## Task instructions
Please repeat, exactly and with nothing extra, the line containing "left knee: (183, 147)" and every line after it up to the end of the material.

## Exercise input
§

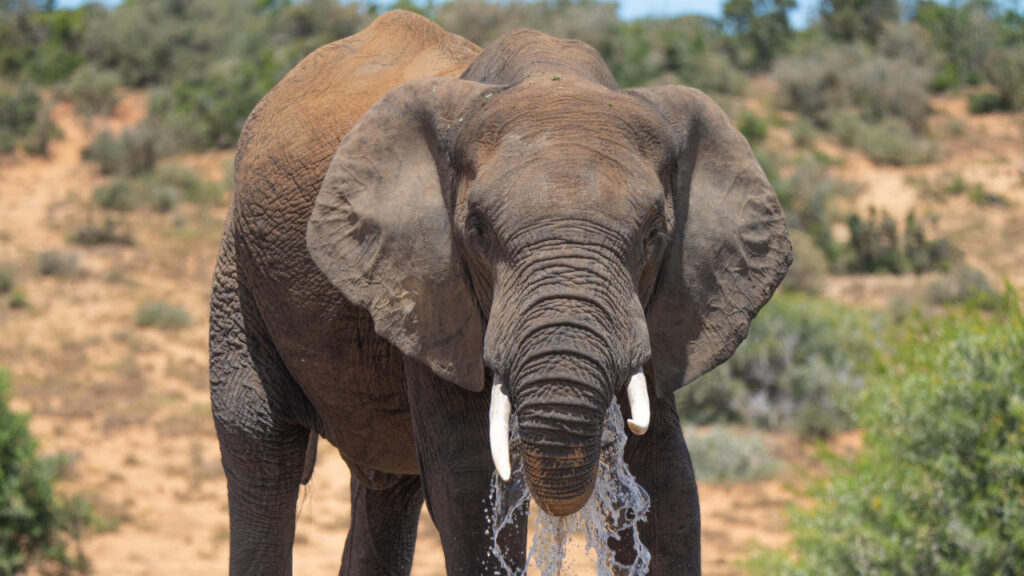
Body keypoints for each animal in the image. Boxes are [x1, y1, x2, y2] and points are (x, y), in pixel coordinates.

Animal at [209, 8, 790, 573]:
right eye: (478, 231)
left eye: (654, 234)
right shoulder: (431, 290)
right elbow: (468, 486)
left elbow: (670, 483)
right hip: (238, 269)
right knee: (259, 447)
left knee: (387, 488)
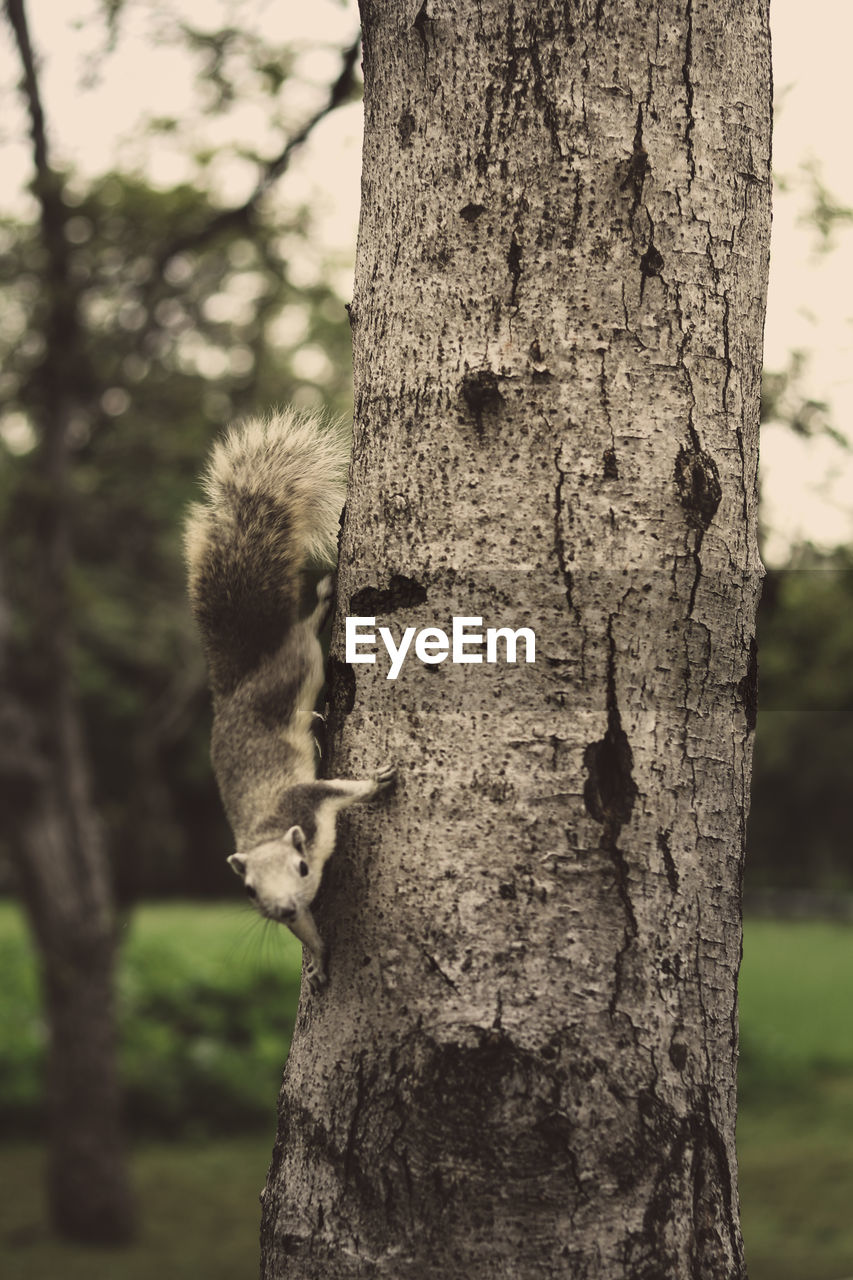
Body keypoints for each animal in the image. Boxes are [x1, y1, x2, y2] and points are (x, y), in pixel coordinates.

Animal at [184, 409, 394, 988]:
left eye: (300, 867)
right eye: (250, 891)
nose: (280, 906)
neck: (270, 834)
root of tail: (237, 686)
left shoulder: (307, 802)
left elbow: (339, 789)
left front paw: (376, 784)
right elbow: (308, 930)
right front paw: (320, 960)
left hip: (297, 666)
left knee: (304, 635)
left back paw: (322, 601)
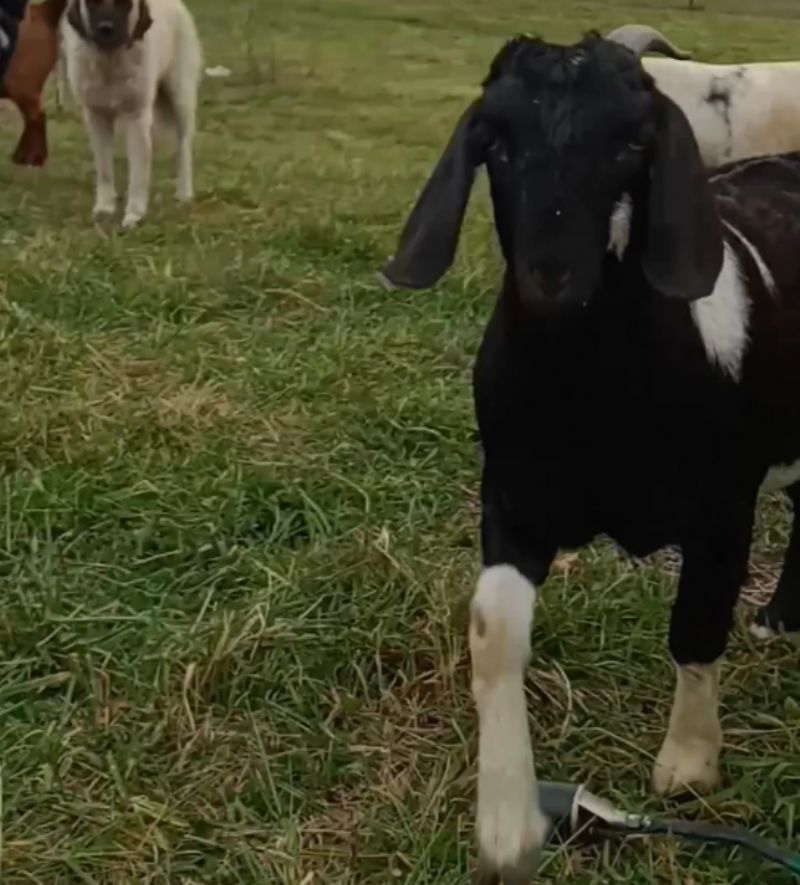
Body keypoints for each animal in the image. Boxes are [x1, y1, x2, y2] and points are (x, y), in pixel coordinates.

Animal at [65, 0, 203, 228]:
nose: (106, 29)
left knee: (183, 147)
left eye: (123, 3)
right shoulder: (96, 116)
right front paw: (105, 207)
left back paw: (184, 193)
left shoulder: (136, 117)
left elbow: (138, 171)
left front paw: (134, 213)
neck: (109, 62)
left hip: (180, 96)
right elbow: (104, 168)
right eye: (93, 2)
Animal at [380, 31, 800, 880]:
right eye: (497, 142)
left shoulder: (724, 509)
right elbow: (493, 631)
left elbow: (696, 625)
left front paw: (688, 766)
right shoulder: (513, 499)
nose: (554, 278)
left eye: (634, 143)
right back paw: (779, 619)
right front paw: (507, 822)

§

## Exercise result
left knee: (183, 147)
left eye: (123, 3)
right shoulder: (96, 116)
right front paw: (105, 207)
left back paw: (184, 193)
left shoulder: (136, 117)
left elbow: (138, 171)
left front paw: (134, 213)
neck: (109, 62)
left hip: (180, 96)
right elbow: (104, 168)
right eye: (93, 2)
Animal at [380, 31, 800, 880]:
right eye: (497, 142)
left shoulder: (724, 509)
right elbow: (493, 631)
left elbow: (696, 625)
left front paw: (688, 766)
right shoulder: (513, 499)
nose: (554, 278)
left eye: (634, 143)
right back paw: (779, 619)
right front paw: (507, 822)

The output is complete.